From a practical point of view, that’s the most important issue for Open Theism – the “level” at which God intervenes. Unlike the incoherent Calvinist view, God doesn’t preordain what we will do with our lives, whom we will marry, or whether or not we are part of the elect. Unlike the less incoherent “traditional evangelical” view, God isn’t constantly meddling (opening doors here, closing doors there) in our day-to-day lives to guide us into following “His plan” for our lives. Instead God is intimately involved in our lives on a personal level. He rejoices with us when we are happy and grieves with us when we are sad. Much like a loving parent, however, He does not try to manipulate us into doing what He wants us to do. Instead, He “gives us a lot of rope,” allowing us to make our own mistakes and win our own victories. He is hesitant to step in and take over, as that would not be the loving thing to do. However, when we ask for His help, He gives it, if it the best thing for us at the time. In addition, if the situation is grave, He might even step in without our asking, once again, like a loving parent might do when he sees his child head down a path that would lead to ultimate destruction.
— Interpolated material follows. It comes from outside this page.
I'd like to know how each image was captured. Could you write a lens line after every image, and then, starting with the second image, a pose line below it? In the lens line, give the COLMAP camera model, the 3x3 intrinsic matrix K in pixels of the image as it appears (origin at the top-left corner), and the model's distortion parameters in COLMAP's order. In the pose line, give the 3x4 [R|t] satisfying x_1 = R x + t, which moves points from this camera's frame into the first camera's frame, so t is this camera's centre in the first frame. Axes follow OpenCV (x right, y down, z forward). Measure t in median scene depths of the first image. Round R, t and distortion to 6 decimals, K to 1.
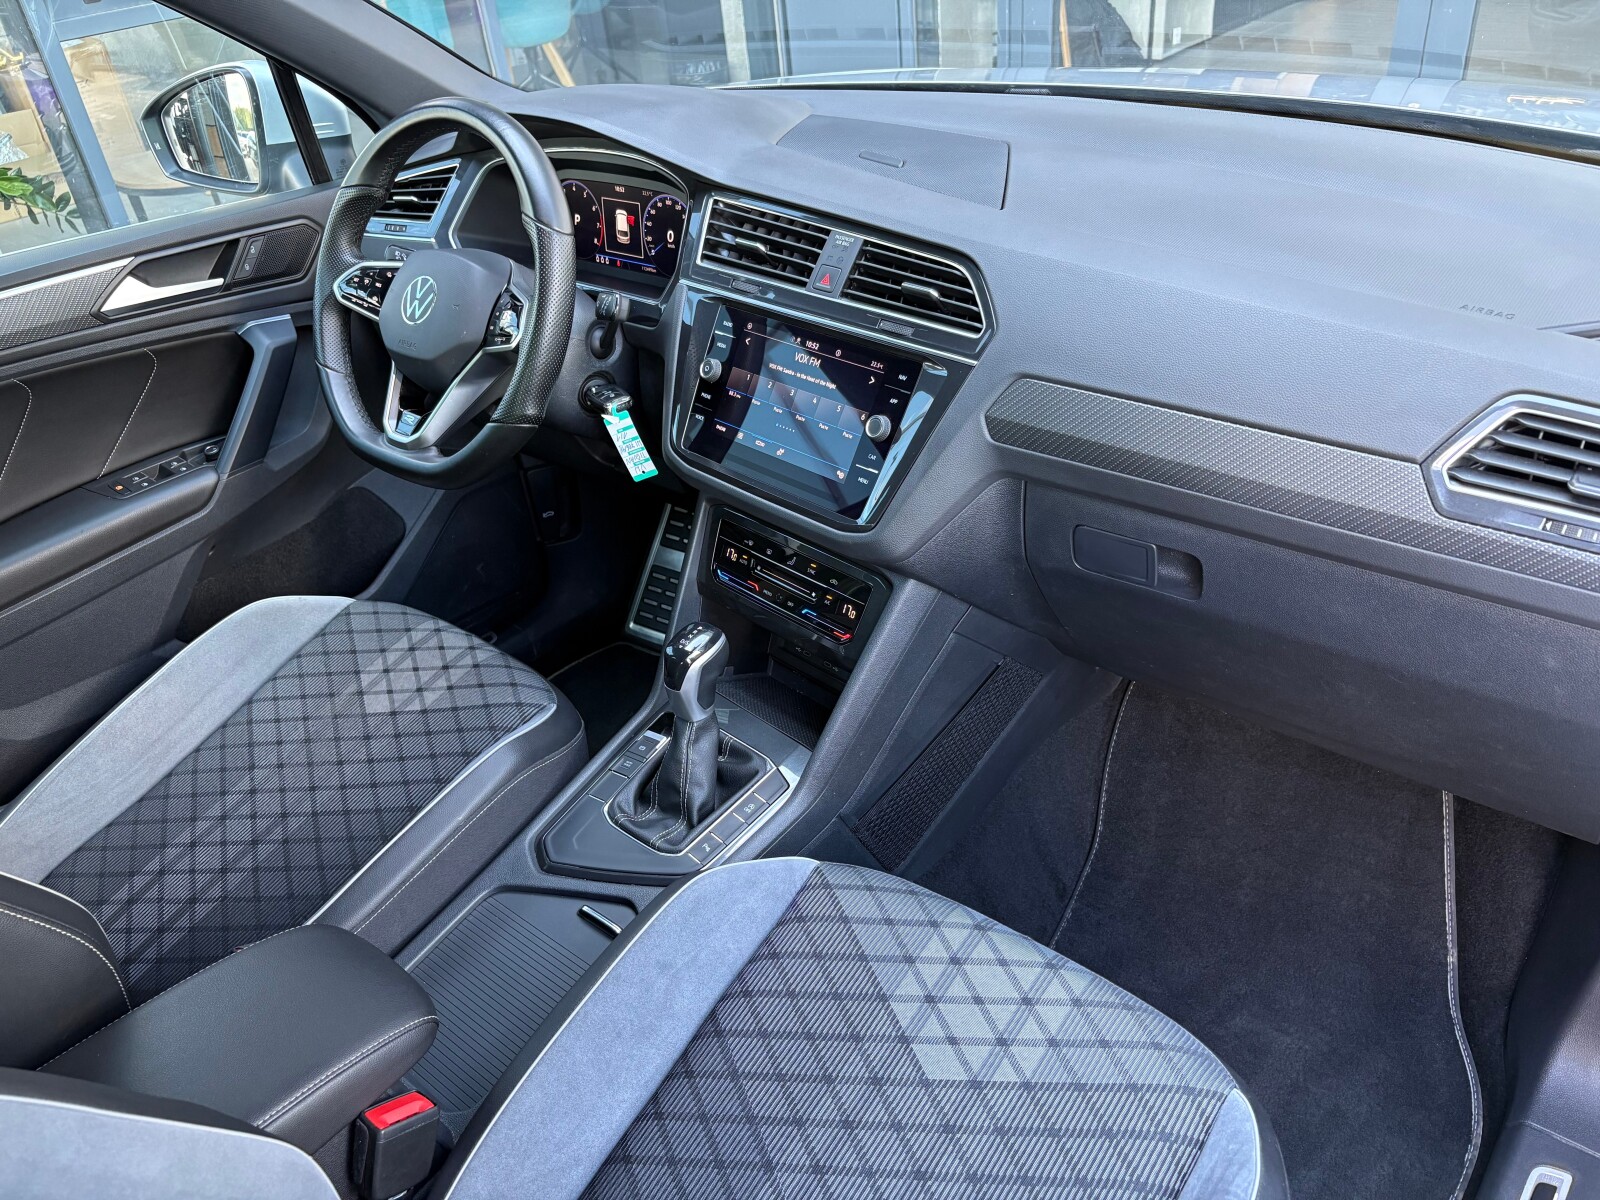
lens RADIAL K [[1235.5, 0, 813.2], [0, 1235.5, 608.5], [0, 0, 1]] dist [0.021786, -0.024267]
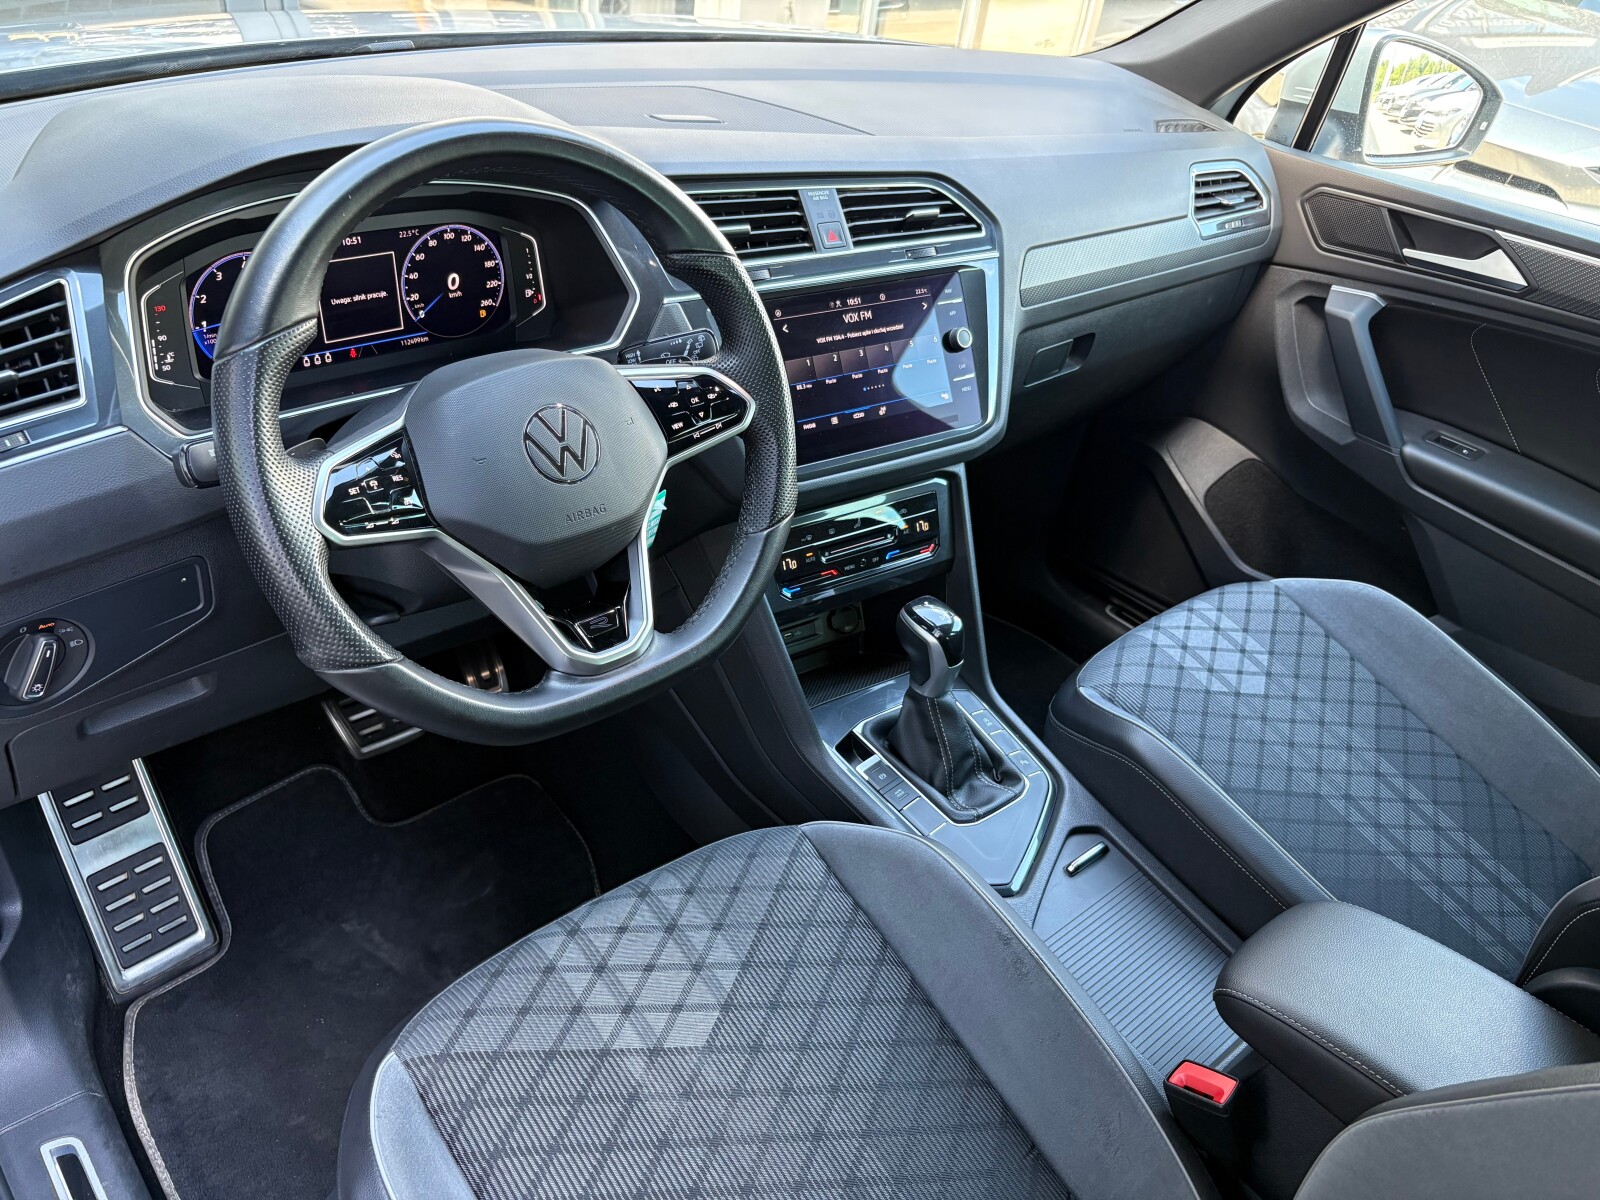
lens RADIAL K [[1235.5, 0, 815.2], [0, 1235.5, 600.4], [0, 0, 1]] dist [0.021786, -0.024267]
pose [[0.138237, -0.468399, 0.872636, -0.944198], [0.436197, 0.819831, 0.370957, -0.380738], [-0.889170, 0.329361, 0.317645, 0.755153]]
So am I an Open Theist? I have no idea. There are aspects of this view of God that are much more appealing than any other view of which I am aware. I think the main benefit is that some Scriptures I have always been forced to “explain away” (such as the main thrust of the entire book of Jonah ) can be taken at face value in the model of Open Theism. Of course, if I do that, there are other Scriptures (like Mal 3:6, Heb 13:8) that must be interpreted differently from the way I have interpreted them up to this point. There are philosophical considerations (such as the problem of evil) that are easier to understand in this view than the other major views of God, and that intrigues me as well.

In order to help me “flesh this out” a bit more, I have sent this book to one of the most staggering intellects with whom I am acquainted. Once she has read it, I might have a better handle on whether or not I would call myself an Open Theist.